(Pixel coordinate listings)
• • • •

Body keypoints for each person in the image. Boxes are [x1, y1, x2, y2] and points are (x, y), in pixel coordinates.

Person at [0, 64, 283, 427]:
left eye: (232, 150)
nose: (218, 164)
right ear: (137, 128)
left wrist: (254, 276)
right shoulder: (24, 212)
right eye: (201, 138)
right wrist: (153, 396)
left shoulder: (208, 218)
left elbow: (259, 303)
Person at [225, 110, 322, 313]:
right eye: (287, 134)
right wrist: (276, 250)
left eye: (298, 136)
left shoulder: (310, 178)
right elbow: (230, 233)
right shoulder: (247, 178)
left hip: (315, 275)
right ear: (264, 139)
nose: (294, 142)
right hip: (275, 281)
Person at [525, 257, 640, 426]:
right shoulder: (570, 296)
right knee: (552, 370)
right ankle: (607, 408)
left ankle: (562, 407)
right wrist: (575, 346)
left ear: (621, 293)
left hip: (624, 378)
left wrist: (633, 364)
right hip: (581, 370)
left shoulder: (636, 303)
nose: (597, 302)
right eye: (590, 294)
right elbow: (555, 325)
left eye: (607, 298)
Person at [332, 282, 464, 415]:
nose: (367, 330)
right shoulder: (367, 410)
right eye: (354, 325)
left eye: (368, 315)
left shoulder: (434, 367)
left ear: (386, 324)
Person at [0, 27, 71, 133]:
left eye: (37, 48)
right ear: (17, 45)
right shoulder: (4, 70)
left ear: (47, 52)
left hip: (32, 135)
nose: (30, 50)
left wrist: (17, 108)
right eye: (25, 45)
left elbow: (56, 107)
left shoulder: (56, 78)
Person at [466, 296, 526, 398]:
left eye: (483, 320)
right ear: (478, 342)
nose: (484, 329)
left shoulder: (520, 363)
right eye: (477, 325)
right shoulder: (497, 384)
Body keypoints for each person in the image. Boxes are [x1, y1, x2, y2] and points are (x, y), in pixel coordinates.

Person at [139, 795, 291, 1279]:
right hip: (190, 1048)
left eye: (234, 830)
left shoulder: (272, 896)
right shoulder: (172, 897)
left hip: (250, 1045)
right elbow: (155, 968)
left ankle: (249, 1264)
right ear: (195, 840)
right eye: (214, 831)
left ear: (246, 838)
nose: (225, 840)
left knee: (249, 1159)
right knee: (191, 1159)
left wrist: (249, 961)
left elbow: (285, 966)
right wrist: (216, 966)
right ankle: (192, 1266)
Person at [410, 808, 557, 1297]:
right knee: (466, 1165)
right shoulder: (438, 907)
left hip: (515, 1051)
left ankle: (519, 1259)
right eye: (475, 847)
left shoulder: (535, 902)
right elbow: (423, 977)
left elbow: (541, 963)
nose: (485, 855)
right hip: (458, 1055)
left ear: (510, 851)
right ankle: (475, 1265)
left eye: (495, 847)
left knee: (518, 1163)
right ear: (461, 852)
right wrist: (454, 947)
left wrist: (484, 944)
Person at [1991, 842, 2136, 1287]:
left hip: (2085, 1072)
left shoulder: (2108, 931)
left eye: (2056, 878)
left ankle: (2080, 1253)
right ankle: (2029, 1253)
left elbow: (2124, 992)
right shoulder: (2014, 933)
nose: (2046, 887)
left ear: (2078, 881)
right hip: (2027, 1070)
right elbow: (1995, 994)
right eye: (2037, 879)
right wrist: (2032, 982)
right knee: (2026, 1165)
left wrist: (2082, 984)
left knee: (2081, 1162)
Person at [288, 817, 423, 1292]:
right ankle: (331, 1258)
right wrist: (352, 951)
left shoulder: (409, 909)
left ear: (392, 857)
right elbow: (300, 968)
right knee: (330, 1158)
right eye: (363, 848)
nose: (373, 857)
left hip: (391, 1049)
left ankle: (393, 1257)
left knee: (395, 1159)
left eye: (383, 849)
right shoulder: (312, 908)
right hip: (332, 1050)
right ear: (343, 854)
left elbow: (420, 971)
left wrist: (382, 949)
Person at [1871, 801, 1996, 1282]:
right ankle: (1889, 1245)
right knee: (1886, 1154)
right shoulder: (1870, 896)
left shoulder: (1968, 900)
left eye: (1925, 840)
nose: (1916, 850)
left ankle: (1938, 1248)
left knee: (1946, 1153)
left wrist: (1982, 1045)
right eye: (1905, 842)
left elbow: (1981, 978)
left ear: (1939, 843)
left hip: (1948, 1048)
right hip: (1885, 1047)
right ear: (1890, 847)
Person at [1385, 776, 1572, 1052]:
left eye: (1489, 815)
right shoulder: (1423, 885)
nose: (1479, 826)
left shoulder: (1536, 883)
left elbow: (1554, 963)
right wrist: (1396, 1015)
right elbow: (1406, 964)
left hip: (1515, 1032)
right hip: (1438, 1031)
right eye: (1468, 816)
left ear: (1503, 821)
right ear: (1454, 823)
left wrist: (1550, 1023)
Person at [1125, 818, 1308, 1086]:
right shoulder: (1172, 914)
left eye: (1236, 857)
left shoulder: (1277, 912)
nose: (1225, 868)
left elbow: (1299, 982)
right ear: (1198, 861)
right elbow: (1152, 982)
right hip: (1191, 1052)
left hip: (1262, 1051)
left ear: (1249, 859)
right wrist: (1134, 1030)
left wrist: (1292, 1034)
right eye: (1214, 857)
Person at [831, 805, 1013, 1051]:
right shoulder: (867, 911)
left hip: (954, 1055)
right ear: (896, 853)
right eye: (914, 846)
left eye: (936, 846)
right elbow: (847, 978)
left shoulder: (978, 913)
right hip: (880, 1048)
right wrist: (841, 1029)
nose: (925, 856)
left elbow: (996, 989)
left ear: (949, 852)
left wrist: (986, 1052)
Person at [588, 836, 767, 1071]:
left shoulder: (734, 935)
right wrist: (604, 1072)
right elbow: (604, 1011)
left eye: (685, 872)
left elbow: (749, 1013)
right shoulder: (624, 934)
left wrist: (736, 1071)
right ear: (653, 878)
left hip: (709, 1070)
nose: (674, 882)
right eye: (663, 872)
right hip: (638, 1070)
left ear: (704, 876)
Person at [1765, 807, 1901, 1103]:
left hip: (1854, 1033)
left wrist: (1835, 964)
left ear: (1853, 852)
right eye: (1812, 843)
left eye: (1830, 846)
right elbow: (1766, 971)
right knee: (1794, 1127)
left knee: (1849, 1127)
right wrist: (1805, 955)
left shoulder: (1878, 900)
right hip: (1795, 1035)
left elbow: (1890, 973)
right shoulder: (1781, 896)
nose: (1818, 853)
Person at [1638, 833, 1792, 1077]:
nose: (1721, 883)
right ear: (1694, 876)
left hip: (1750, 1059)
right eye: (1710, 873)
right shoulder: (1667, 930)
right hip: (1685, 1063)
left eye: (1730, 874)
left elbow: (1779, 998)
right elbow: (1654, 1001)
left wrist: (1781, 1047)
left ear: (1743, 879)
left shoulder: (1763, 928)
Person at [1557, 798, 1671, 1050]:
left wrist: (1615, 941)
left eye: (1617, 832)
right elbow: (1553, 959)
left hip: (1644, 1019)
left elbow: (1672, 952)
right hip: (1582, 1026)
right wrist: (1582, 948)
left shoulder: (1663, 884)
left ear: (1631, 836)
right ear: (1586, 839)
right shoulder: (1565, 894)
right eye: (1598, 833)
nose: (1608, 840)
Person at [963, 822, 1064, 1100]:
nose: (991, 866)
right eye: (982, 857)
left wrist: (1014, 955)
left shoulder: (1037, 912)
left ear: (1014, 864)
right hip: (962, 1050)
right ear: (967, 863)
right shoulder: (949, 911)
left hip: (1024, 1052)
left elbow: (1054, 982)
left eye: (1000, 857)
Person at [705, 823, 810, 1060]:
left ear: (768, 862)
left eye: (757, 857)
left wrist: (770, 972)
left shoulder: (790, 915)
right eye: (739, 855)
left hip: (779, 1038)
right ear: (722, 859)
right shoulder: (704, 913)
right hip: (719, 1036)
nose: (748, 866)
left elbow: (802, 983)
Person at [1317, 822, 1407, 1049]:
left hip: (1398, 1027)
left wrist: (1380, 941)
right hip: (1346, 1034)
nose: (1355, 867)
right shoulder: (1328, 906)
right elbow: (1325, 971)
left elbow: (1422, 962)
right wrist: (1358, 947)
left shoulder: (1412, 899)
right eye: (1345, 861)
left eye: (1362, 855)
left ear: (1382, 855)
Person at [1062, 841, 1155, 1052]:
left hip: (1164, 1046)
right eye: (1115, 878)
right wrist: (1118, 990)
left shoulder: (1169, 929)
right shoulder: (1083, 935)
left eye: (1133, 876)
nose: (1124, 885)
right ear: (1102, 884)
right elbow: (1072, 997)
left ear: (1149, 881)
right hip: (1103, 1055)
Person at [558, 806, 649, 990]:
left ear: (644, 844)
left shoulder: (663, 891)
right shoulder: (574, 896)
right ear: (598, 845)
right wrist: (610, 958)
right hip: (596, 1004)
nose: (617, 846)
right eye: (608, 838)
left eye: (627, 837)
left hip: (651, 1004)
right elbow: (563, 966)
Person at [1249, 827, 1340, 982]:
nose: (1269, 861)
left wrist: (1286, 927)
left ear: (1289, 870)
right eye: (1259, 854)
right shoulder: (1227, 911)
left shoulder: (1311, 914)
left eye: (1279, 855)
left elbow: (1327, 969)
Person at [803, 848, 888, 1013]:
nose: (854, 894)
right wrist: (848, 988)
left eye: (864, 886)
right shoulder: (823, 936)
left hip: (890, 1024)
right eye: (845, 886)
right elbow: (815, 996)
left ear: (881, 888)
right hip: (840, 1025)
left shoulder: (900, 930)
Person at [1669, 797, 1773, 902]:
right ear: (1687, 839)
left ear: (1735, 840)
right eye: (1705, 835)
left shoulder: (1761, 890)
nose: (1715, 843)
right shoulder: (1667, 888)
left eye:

• • • •

◆ What is required
Above this instruction are the records; retype exactly the lines from the one containing "right hip: (332, 1050)" up to and including the one containing "nose: (1916, 850)".

◆ Finished exercise
right hip: (332, 1050)
right ear: (343, 854)
left elbow: (420, 971)
left wrist: (382, 949)
Person at [1871, 801, 1996, 1282]:
right ankle: (1889, 1245)
right knee: (1886, 1154)
right shoulder: (1870, 896)
left shoulder: (1968, 900)
left eye: (1925, 840)
nose: (1916, 850)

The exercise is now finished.